Date and time: Friday 13 December 2019, 8:45AM – 5:30PM
Location: Vancouver Convention Center, Vancouver, Canada, Hall A
Graph-structured data is ubiquitous throughout the natural and social sciences, from telecommunication networks to quantum chemistry. Building relational inductive biases into deep learning architectures is crucial if we want systems that can learn, reason, and generalize from this kind of data. Furthermore, graphs can be seen as a natural generalization of simpler kinds of structured data (such as images), and therefore, they represent a natural avenue for the next breakthroughs in machine learning.
Recent years have seen a surge in research on graph representation learning, including techniques for deep graph embeddings, generalizations of convolutional neural networks to graph-structured data, and neural message-passing approaches inspired by belief propagation. These advances in graph neural networks and related techniques have led to new state-of-the-art results in numerous domains, including chemical synthesis, 3D-vision, recommender systems, question answering, and social network analysis. Perhaps the biggest testament to the increasing popularity of this area is the fact that four popular review papers have recently been published on the topic [1-4]—each attempting to unify different formulations of similar ideas across fields. This suggests that the topic has reached critical mass and requires a focused workshop to bring together researchers to identify impactful areas of interest, discuss how we can design new and better benchmarks, encourage discussion, and foster collaboration.
The workshop will consist of contributed talks, contributed posters, and invited talks on a wide variety of methods and problems in this area, including but not limited to:
- Supervised deep learning on graphs (e.g., graph neural networks)
- Interaction and relational networks
- Unsupervised graph embedding methods
- Deep generative models of graphs
- Deep learning for chemical/drug design
- Deep learning on manifolds, point clouds, and for computer vision
- Relational inductive biases (e.g., for reinforcement learning)

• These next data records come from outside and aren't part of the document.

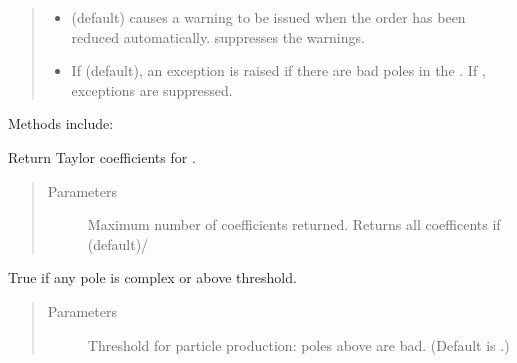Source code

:\documentclass[letterpaper,10pt,english]{sphinxmanual}
\begin{document}
\begin{fulllineitems}
\begin{quote}
\begin{description}
\begin{itemize}
\item {} 
 \textendash{}  (default) causes a warning to be issued
when the order has been reduced automatically. 
suppresses the warnings.

\item {} 
 \textendash{} If  (default), an exception is raised if there
are bad poles in the . If , exceptions are
suppressed.

\end{itemize}

\end{description}\end{quote}

Methods include:

\begin{fulllineitems}
\label{\detokenize{g2tools:g2tools.vacpol.taylor}}
Return Taylor coefficients for .
\begin{quote}\begin{description}
\item[{Parameters}] \leavevmode
{} \textendash{} Maximum number of coefficients returned. Returns
all coefficents if  (default)/

\end{description}\end{quote}

\end{fulllineitems}


\begin{fulllineitems}
\label{\detokenize{g2tools:g2tools.vacpol.badpoles}}
True if any pole is complex or above threshold.
\begin{quote}\begin{description}
\item[{Parameters}] \leavevmode
{} \textendash{} Threshold for particle production: poles above 
are bad. (Default is .)

\end{description}\end{quote}


\end{fulllineitems}
\end{fulllineitems}
\end{document}
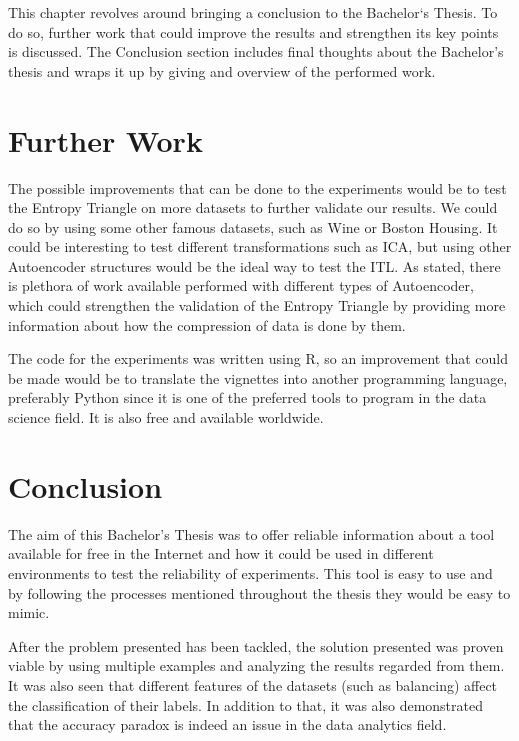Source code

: This chapter revolves around bringing a conclusion to the Bachelor`s Thesis. To do so, further work that could improve the results and strengthen its key points is discussed. The Conclusion section includes final thoughts about the Bachelor's thesis and wraps it up by giving and overview of the performed work. 

\section{Further Work}

The possible improvements that can be done to the experiments would be to test the Entropy Triangle on more datasets to further validate our results. We could do so by using some other famous datasets, such as Wine or Boston Housing. It could be interesting to test different transformations such as ICA, but using other Autoencoder structures would be the ideal way to test the ITL. As stated, there is plethora of work available performed with different types of Autoencoder, which could strengthen the validation of the Entropy Triangle by providing more information about how the compression of data is done by them. \par

The code for the experiments was written using R, so an improvement that could be made would be to translate the vignettes into another programming language, preferably Python since it is one of the preferred tools to program in the data science field. It is also free and available worldwide. \par

\section{Conclusion}

The aim of this Bachelor's Thesis was to offer reliable information about a tool available for free in the Internet and how it could be used in different environments to test the reliability of experiments. This tool is easy to use and by following the processes mentioned throughout the thesis they would be easy to mimic. \par

After the problem presented has been tackled, the solution presented was proven viable by using multiple examples and analyzing the results regarded from them. It was also seen that different features of the datasets (such as balancing) affect the classification of their labels. In addition to that, it was also demonstrated that the accuracy paradox is indeed an issue in the data analytics field.

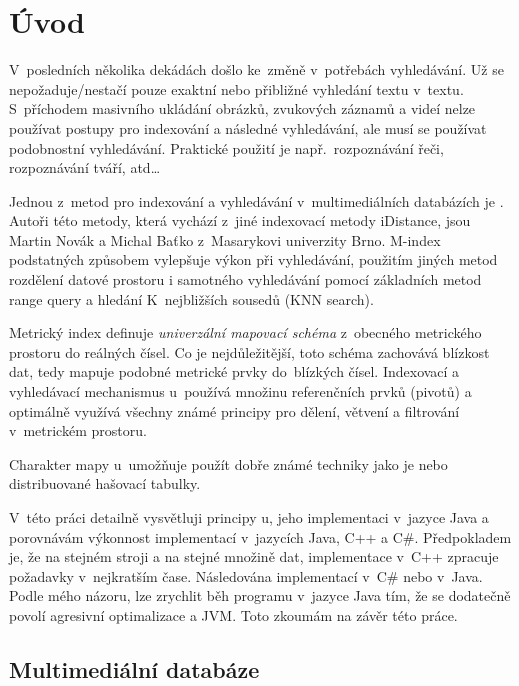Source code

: \chapter{Úvod}

V~posledních několika dekádách došlo ke~změně v~potřebách vyhledávání.
Už se nepožaduje/nestačí pouze exaktní nebo přibližné vyhledání textu
v~textu. S~příchodem masivního ukládání obrázků, zvukových záznamů
a videí nelze používat  postupy pro indexování a následné
vyhledávání, ale musí se používat podobnostní vyhledávání. Praktické
použití je např.~rozpoznávání řeči, rozpoznávání tváří, atd\ldots{}

Jednou z~metod pro indexování a vyhledávání v~multimediálních databázích
je \MIndex\cite{Novak:2009:MIE:1637863.1638184}\@. Autoři této
metody, která vychází z~jiné indexovací metody iDistance\cite{Jagadish:2005:IAB:1071610.1071612},
jsou Martin Novák a Michal Baťko z~Masarykovi univerzity Brno\@.
M-index podstatných způsobem vylepšuje výkon při vyhledávání, použitím
jiných metod rozdělení datové prostoru i samotného vyhledávání pomocí
základních metod range query a hledání K~nejbližších sousedů (KNN
search)\@.

Metrický index definuje \emph{univerzální mapovací schéma} z~obecného
metrického prostoru do reálných čísel\@. Co je nejdůležitější, toto
schéma zachovává blízkost dat, tedy mapuje podobné metrické prvky
do~blízkých čísel\@. Indexovací a vyhledávací mechanismus \MIndex
u~používá množinu referenčních prvků (pivotů) a optimálně využívá všechny
známé principy pro dělení, větvení a filtrování v~metrickém prostoru\@.

Charakter mapy \MIndex u~umožňuje použít dobře známé techniky jako
je \BPTree\cite{Cormen:2001:IA:580470} nebo distribuované
hašovací tabulky\@.

V~této práci detailně vysvětluji principy \MIndex u, jeho implementaci
v~jazyce Java a porovnávám výkonnost implementací \MIndex v~jazycích
Java, C++ a C\#. Předpokladem je, že na stejném stroji a na stejné
množině dat, implementace v~C++ zpracuje požadavky v~nejkratším
čase. Následována implementací v~C\# nebo v~Java. Podle mého názoru,
lze zrychlit běh programu v~jazyce Java tím, že se dodatečně povolí
agresivní optimalizace a  JVM. Toto zkoumám na závěr této práce.

\section{Multimediální databáze}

- Benchmark datasets and evaluation methods
We will welcome 4-page original research papers on work that has not previously been published in a machine learning conference or workshop. All accepted papers will be presented as posters, with three contributed works being selected for an oral presentation. In addition to traditional research paper submissions, we will also welcome 1-page submissions describing open problems and challenges in the domain of graph representation learning. These open problems will be presented as short talks (5-10 minutes) immediately preceding a coffee break to facilitate and spark discussions.
The primary goal for this workshop is to facilitate community building; with hundreds of new researchers beginning projects in this area, we hope to bring them together to consolidate this fast-growing area of graph representation learning into a healthy and vibrant subfield.
 Bronstein, M. M., Bruna, J., LeCun, Y., Szlam, A., & Vandergheynst, P. (2017). Geometric deep learning: going beyond euclidean data. IEEE Signal Processing Magazine, 34(4), 18-42.
 Hamilton, W. L., Ying, R., & Leskovec, J. (2017). Representation learning on graphs: Methods and applications. IEEE Data Engineering Bulletin.
 Battaglia, P. W., Hamrick, J. B., Bapst, V., Sanchez-Gonzalez, A., Zambaldi, V., Malinowski, M., … & Gulcehre, C. (2018). Relational inductive biases, deep learning, and graph networks. arXiv preprint arXiv:1806.01261.
 Goyal, P., & Ferrara, E. (2018). Graph embedding techniques, applications, and performance: A survey. Knowledge-Based Systems, 151, 78-94.